The second question was about the hardware, were there similar issues and what are we doing to look at vulnerabilities, and I think, other vulnerabilities with similar hardware. The bugs that we have detected as part of these incidents have not previously been described before in other parts of the world. The hardware that was involved is used in other parts of Government systems but in relatively limited numbers and they are configured differently. And this is partly because the way in which the Government requires its data flow and its inter-operability, its system architecture, is different from the requirements of the healthcare space. And so, the specific configurations for this type of hardware in the rest of the Government, is not present.
But nevertheless, we are working together, the various agencies that are involved in public sector technology – Cyber Security Agency, GovTech, IHiS and others – share information and are looking to scan across the various infrastructure that we have to check on these possibilities.
Mr Speaker: Ms He Ting Ru.
Ms He Ting Ru (Sengkang): I thank the Senior Minister of State. I would like to ask what support was actually given to frontline staff who were trying to cope with the outage, as I imagine that the situation was quite challenging when this was happening during both instances.
Also, is there training given to these frontline staff about what to do and what the business continuity plans (BCPs) were and also do these plans need to be updated after what happened in the last two instances?

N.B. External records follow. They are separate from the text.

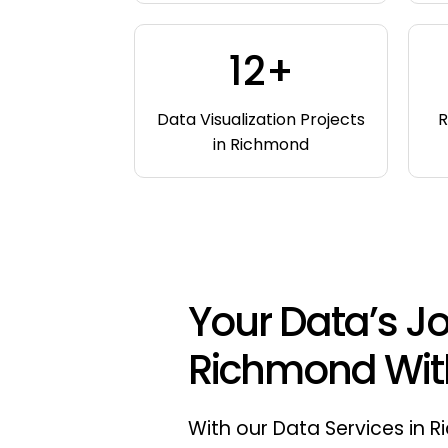
12+
Data Visualization Projects
R
in Richmond
Your Data’s Jo
Richmond Wit
With our Data Services in 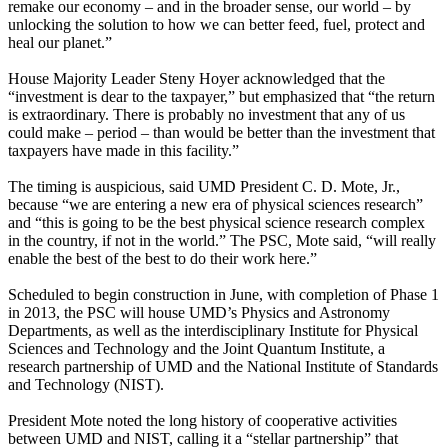
remake our economy – and in the broader sense, our world – by
unlocking the solution to how we can better feed, fuel, protect and
heal our planet.”
House Majority Leader Steny Hoyer acknowledged that the
“investment is dear to the taxpayer,” but emphasized that “the return
is extraordinary. There is probably no investment that any of us
could make – period – than would be better than the investment that
taxpayers have made in this facility.”
The timing is auspicious, said UMD President C. D. Mote, Jr.,
because “we are entering a new era of physical sciences research”
and “this is going to be the best physical science research complex
in the country, if not in the world.” The PSC, Mote said, “will really
enable the best of the best to do their work here.”
Scheduled to begin construction in June, with completion of Phase 1
in 2013, the PSC will house UMD’s Physics and Astronomy
Departments, as well as the interdisciplinary Institute for Physical
Sciences and Technology and the Joint Quantum Institute, a
research partnership of UMD and the National Institute of Standards
and Technology (NIST).
President Mote noted the long history of cooperative activities
between UMD and NIST, calling it a “stellar partnership” that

Dr Janil Puthucheary: Sir, I thank Ms He for her questions. The support for frontline staff, indeed, the support from MOH and IHiS is largely around the communication and providing clear information about what has happened, what are the expected steps taken to restore functionality and how much time will be required. Because, the next set of decisions, which BCPs and processes to implement are done at an operational level, depending on the needs of each team. So, from IHiS and MOH, a lot of the support is around communication.

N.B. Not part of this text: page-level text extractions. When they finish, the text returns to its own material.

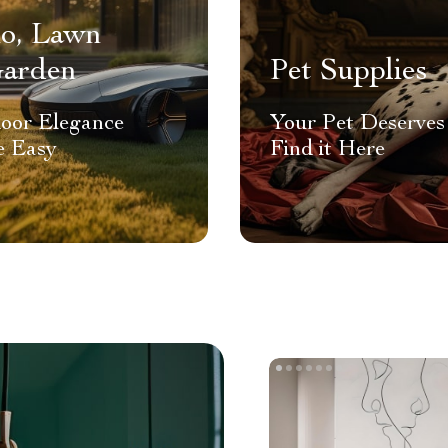
io, Lawn
arden
Pet Supplies
oor Elegance
Your Pet Deserves 
 Easy
Find it Here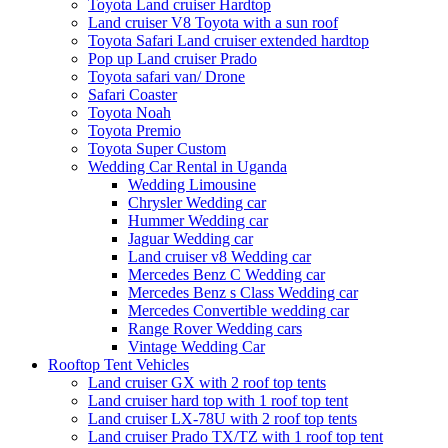
Toyota Land cruiser Hardtop
Land cruiser V8 Toyota with a sun roof
Toyota Safari Land cruiser extended hardtop
Pop up Land cruiser Prado
Toyota safari van/ Drone
Safari Coaster
Toyota Noah
Toyota Premio
Toyota Super Custom
Wedding Car Rental in Uganda
Wedding Limousine
Chrysler Wedding car
Hummer Wedding car
Jaguar Wedding car
Land cruiser v8 Wedding car
Mercedes Benz C Wedding car
Mercedes Benz s Class Wedding car
Mercedes Convertible wedding car
Range Rover Wedding cars
Vintage Wedding Car
Rooftop Tent Vehicles
Land cruiser GX with 2 roof top tents
Land cruiser hard top with 1 roof top tent
Land cruiser LX-78U with 2 roof top tents
Land cruiser Prado TX/TZ with 1 roof top tent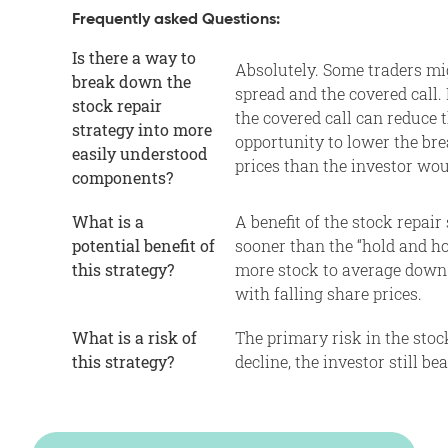
Frequently asked Questions:
Is there a way to
Absolutely. Some traders mig
break down the
spread and the covered call. 
stock repair
the covered call can reduce 
strategy into more
opportunity to lower the bre
easily understood
prices than the investor wou
components?
What is a
A benefit of the stock repair
potential benefit of
sooner than the “hold and ho
this strategy?
more stock to average down 
with falling share prices.
What is a risk of
The primary risk in the stock
this strategy?
decline, the investor still b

Within the healthcare ecosystem and the clusters, clearly, they mobilised staff, they mobilised the senior staff and the junior staff, everybody had their hands on deck to cope and deal with the outages as well as the extra processes required for the outages. And that includes overtime for some staff, having to work extra hours, and then, consequently, overtime claims as a result of that. And so, the entire team mobilises together to support each other and we provide as much support as we can to help them through this difficult time.
Is training provided? Yes, business continuity plans, disaster recovery plans, are drilled regularly in the healthcare units and teams. They are part of standard training for all the healthcare workers that are in our public healthcare sector and the training is updated on a regular basis. This is not something that is standardised in every team and in every unit across the healthcare ecosystem because these are peculiar to the operations and flows within each clinical team. And so, you have standards that are set broadly, expectations that are set, guidance that are set. But then each team will develop the granularity of their business continuity plans and these are then drilled as well.